Wednesday, March 3, 2010

Deny, Default or Deleverage: The Drag of Government Debt $TLT

Dominos and Default
A default was the proximate risk for Greece, where politics makes fiscal austerity a challenge (Greece has failed to deliver on EU budget targets for many years), and where technical default through inflationary money printing isn’t an option due to euro membership. In terms of near term default risks, the domino theory has historical precedent. After all, defaults tend to cluster, as was seen in both Latin America in the early 1980s and Eastern Europe in the 1990s. And while Greece is a tiny economy, Thailand isn’t exactly huge, and its Baht plunge marked the start of a larger Asian crisis in the late  1990s.

The threat of contagion in Europe though is still low, both due to political considerations on the part of the EU as a whole, and the wide fiscal performance gap between Greece and some of the other so called “PIIGS” economies (Chart 4). While Greece could plausibly reach for the default parachute if domestic politics prevents the implementation of deep spending cuts or tax hikes (as
well as increased enforcement), that isn’t yet a serious risk elsewhere in the eurozone.
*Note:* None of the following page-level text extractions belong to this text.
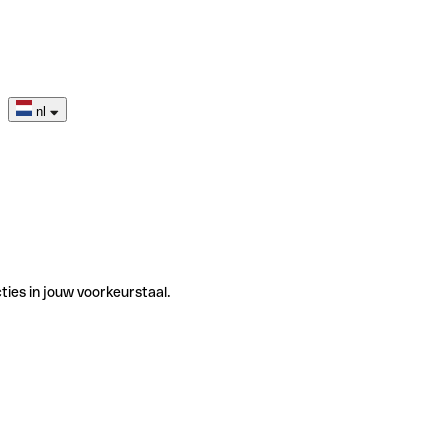
nl
ties in jouw voorkeurstaal.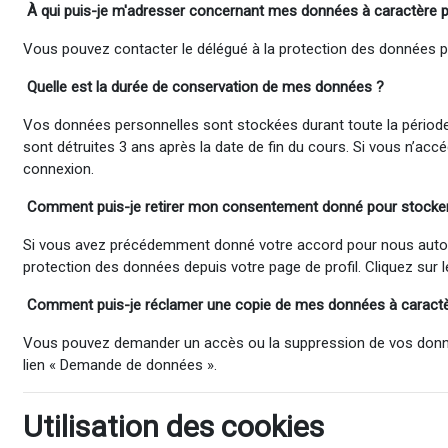
À qui puis-je m'adresser concernant mes données à
caractère 
Vous pouvez contacter le délégué à la protection des données per
Quelle est la durée de conservation de mes données ?
Vos données personnelles sont stockées durant toute la période o
sont détruites 3 ans après la date de fin du cours. Si vous n’ac
connexion.
Comment puis-je retirer mon consentement donné pour stocker e
Si vous avez précédemment donné votre accord pour nous autoriser
protection des données depuis votre page de profil. Cliquez sur 
Comment puis-je réclamer
une
copie de mes données à caract
Vous pouvez demander un accès ou la suppression de vos données 
lien « Demande de données ».
Utilisation des cookies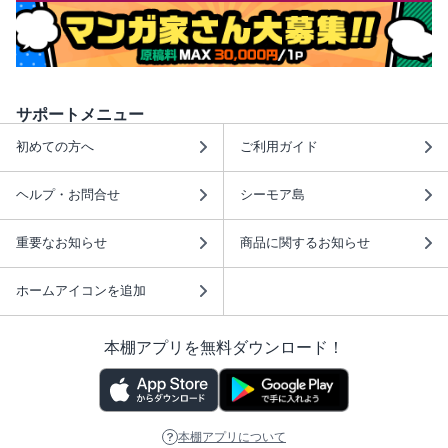
サポートメニュー
初めての方へ
ご利用ガイド
ヘルプ・お問合せ
シーモア島
重要なお知らせ
商品に関するお知らせ
ホームアイコンを追加
本棚アプリを無料ダウンロード！
本棚アプリについて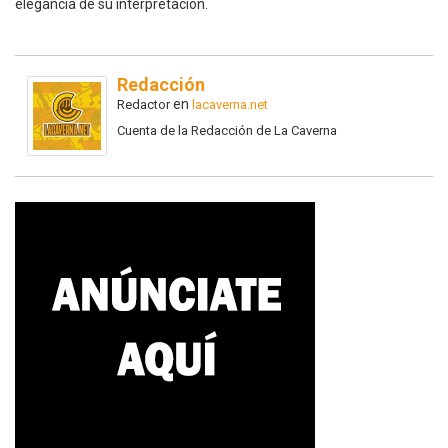
elegancia de su interpretación.
Redacción
en
Redactor
lacaverna.net
Cuenta de la Redacción de La Caverna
Across the channel, or across the Atlantic, deficits aren’t far from Greek levels in both the US and the UK. But debt-to-GDP levels are still below where Canada’s stood in the 1990s, and the debt is owed in domestic currency. There are cases of domestic currency debt restructurings that amounted to
technical defaults, most recently in Jamaica. But that’s not a realistic scenario for major economies over the next few years.